-------- SOURCE TEXT --------

R: Recode values

recode {dplyr}

R Documentation

Recode values

Description

recode() is superseded in favor of case_match(), which handles the most important cases of recode() with a more elegant interface. recode_factor() is also superseded, however, its direct replacement is not currently available but will eventually live in forcats. For creating new variables based on logical vectors, use if_else(). For even more complicated criteria, use case_when().

recode() is a vectorised version of switch(): you can replace numeric values based on their position or their name, and character or factor values only by their name. This is an S3 generic: dplyr provides methods for numeric, character, and factors. You can use recode() directly with factors; it will preserve the existing order of levels while changing the values. Alternatively, you can use recode_factor(), which will change the order of levels to match the order of replacements.

Usage

recode(.x, ..., .default = NULL, .missing = NULL)

recode_factor(.x, ..., .default = NULL, .missing = NULL, .ordered = FALSE)

Arguments

`.x`	A vector to modify
`...`	<`dynamic-dots`> Replacements. For character and factor `.x`, these should be named and replacement is based only on their name. For numeric `.x`, these can be named or not. If not named, the replacement is done based on position i.e. `.x` represents positions to look for in replacements. See examples. When named, the argument names should be the current values to be replaced, and the argument values should be the new (replacement) values. All replacements must be the same type, and must have either length one or the same length as `.x`.
`.default`	If supplied, all values not otherwise matched will be given this value. If not supplied and if the replacements are the same type as the original values in `.x`, unmatched values are not changed. If not supplied and if the replacements are not compatible, unmatched values are replaced with `NA`. `.default` must be either length 1 or the same length as `.x`.
`.missing`	If supplied, any missing values in `.x` will be replaced by this value. Must be either length 1 or the same length as `.x`.
`.ordered`	If `TRUE`, `recode_factor()` creates an ordered factor.

Value

A vector the same length as .x, and the same type as the first of ..., .default, or .missing. recode_factor() returns a factor whose levels are in the same order as in .... The levels in .default and .missing come last.

Examples

char_vec <- sample(c("a", "b", "c"), 10, replace = TRUE)

--------

■ EXERCISE A
List every argument described in the Arguments section of the recode documentation.
■ EXERCISE B
According to the recode documentation, why has recode() been superseded, and by which function?
■ EXERCISE C
Write the next part of the recode documentation, picking up after its last line.

-------- SUPPLIED ENTRIES --------

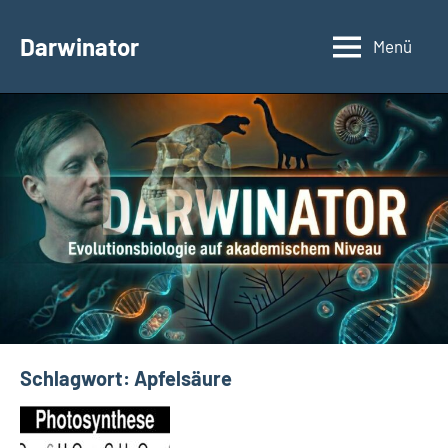
Zum
Inhalt
Darwinator
Menü
Evolutionsbiologie
springen
Schlagwort:
Apfelsäure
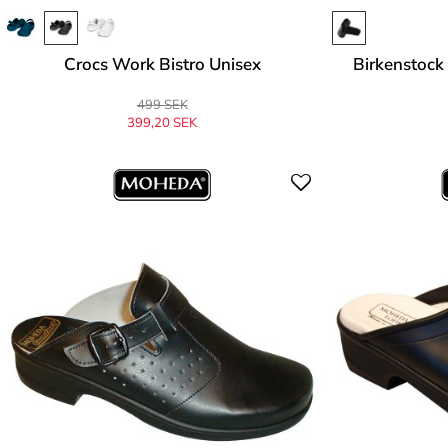
Crocs Work Bistro Unisex
Birkenstock 
499 SEK
399,20 SEK
Ursprungligen
499 SEK
-20%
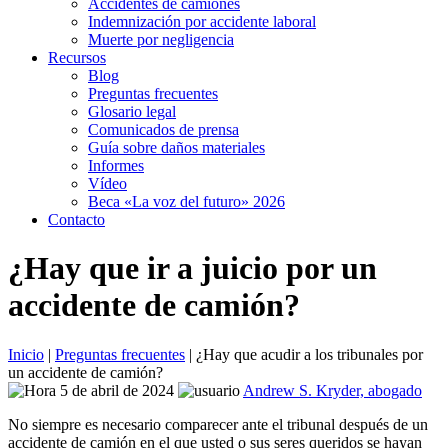
Accidentes de camiones
Indemnización por accidente laboral
Muerte por negligencia
Recursos
Blog
Preguntas frecuentes
Glosario legal
Comunicados de prensa
Guía sobre daños materiales
Informes
Vídeo
Beca «La voz del futuro» 2026
Contacto
¿Hay que ir a juicio por un
accidente de camión?
Inicio
|
Preguntas frecuentes
|
¿Hay que acudir a los tribunales por
un accidente de camión?
5 de abril de 2024
Andrew S. Kryder, abogado
No siempre es necesario comparecer ante el tribunal después de un
accidente de camión en el que usted o sus seres queridos se hayan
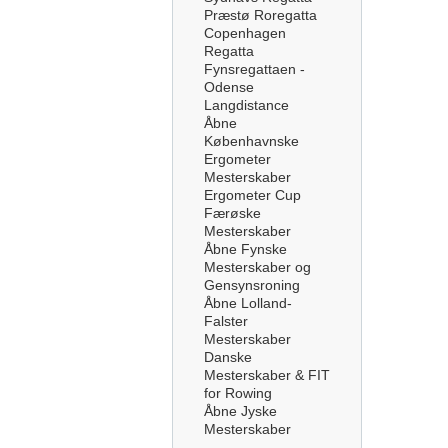
Præstø Roregatta
Copenhagen
Regatta
Fynsregattaen -
Odense
Langdistance
Åbne
Københavnske
Ergometer
Mesterskaber
Ergometer Cup
Færøske
Mesterskaber
Åbne Fynske
Mesterskaber og
Gensynsroning
Åbne Lolland-
Falster
Mesterskaber
Danske
Mesterskaber & FIT
for Rowing
Åbne Jyske
Mesterskaber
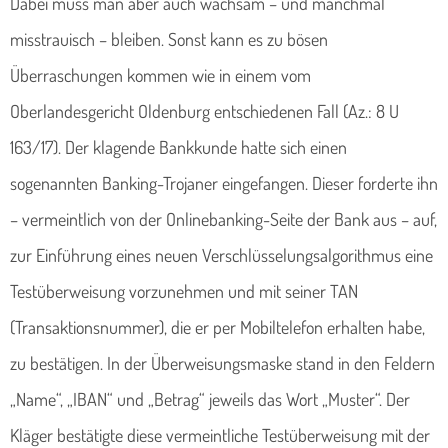
Dabei muss man aber auch wachsam – und manchmal
misstrauisch – bleiben. Sonst kann es zu bösen
Überraschungen kommen wie in einem vom
Oberlandesgericht Oldenburg entschiedenen Fall (Az.: 8 U
163/17). Der klagende Bankkunde hatte sich einen
sogenannten Banking-Trojaner eingefangen. Dieser forderte ihn
– vermeintlich von der Onlinebanking-Seite der Bank aus – auf,
zur Einführung eines neuen Verschlüsselungsalgorithmus eine
Testüberweisung vorzunehmen und mit seiner TAN
(Transaktionsnummer), die er per Mobiltelefon erhalten habe,
zu bestätigen. In der Überweisungsmaske stand in den Feldern
„Name“, „IBAN“ und „Betrag“ jeweils das Wort „Muster“. Der
Kläger bestätigte diese vermeintliche Testüberweisung mit der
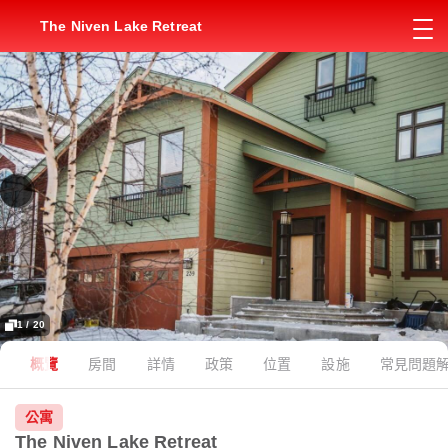
The Niven Lake Retreat
1 / 20
概覽
房間
詳情
政策
位置
設施
常見問題
公寓
The Niven Lake Retreat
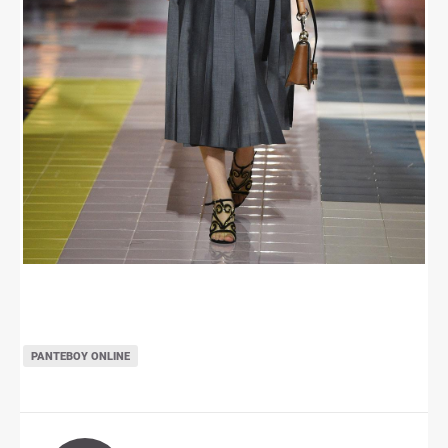
ΡΑΝΤΕΒΟΎ ONLINE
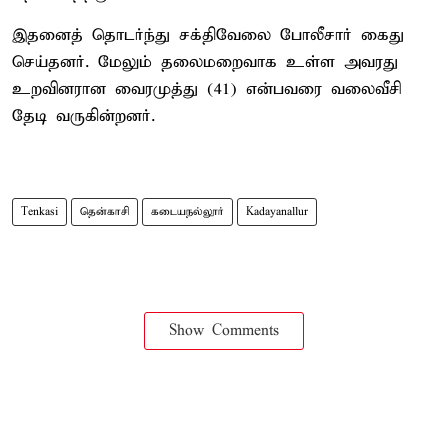
இதனைத் தொடர்ந்து சக்திவேலை போலீசார் கைது
செய்தனர். மேலும் தலைமறைவாக உள்ள அவரது
உறவினரான வைரமுத்து (41) என்பவரை வலைவீசி
தேடி வருகின்றனர்.
Tenkasi
தென்காசி
கடையநல்லூர்
Kadayanallur
Show Comments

--------

■ YOUR RESPONSE A
`.x`, `...`, `.default`, `.missing`, `.ordered`

■ YOUR RESPONSE B
recode() has been superseded by case_match(). That function handles the most important cases of recode() with a more elegant interface.

■ YOUR RESPONSE C
# `recode()` is superseded by `case_match()`
recode(char_vec, a = "Apple", b = "Banana")
case_match(char_vec, "a" ~ "Apple", "b" ~ "Banana", .default = char_vec)

# With `case_match()`, you don't need typed missings like `NA_character_`
recode(char_vec, a = "Apple", b = "Banana", .default = NA_character_)
case_match(char_vec, "a" ~ "Apple", "b" ~ "Banana", .default = NA)

# Throws an error as `NA` is logical, not character.
try(recode(char_vec, a = "Apple", b = "Banana", .default = NA))

# `case_match()` is easier to use with numeric vectors, because you don't
# need to turn the numeric values into names
num_vec <- c(1:4, NA)
recode(num_vec, `2` = 20L, `4` = 40L)
case_match(num_vec, 2 ~ 20, 4 ~ 40, .default = num_vec)

# `case_match()` doesn't have the ability to match by position like
# `recode()` does with numeric vectors
recode(num_vec, "a", "b", "c", "d")
recode(c(1,5,3), "a", "b", "c", "d", .default = "nothing")

# For `case_match()`, incompatible types are an error rather than a warning
recode(num_vec, `2` = "b", `4` = "d")
try(case_match(num_vec, 2 ~ "b", 4 ~ "d", .default = num_vec))

# The factor method of `recode()` can generally be replaced with
# `forcats::fct_recode()`
factor_vec <- factor(c("a", "b", "c"))
recode(factor_vec, a = "Apple")

# `recode_factor()` does not currently have a direct replacement, but we
# plan to add one to forcats. In the meantime, you can use the `.ptype`
# argument to `case_match()`.
recode_factor(
  num_vec,
  `1` = "z",
  `2` = "y",
  `3` = "x",
  .default = "D",
  .missing = "M"
)
case_match(
  num_vec,
  1 ~ "z",
  2 ~ "y",
  3 ~ "x",
  NA ~ "M",
  .default = "D",
  .ptype = factor(levels = c("z", "y", "x", "D", "M"))
)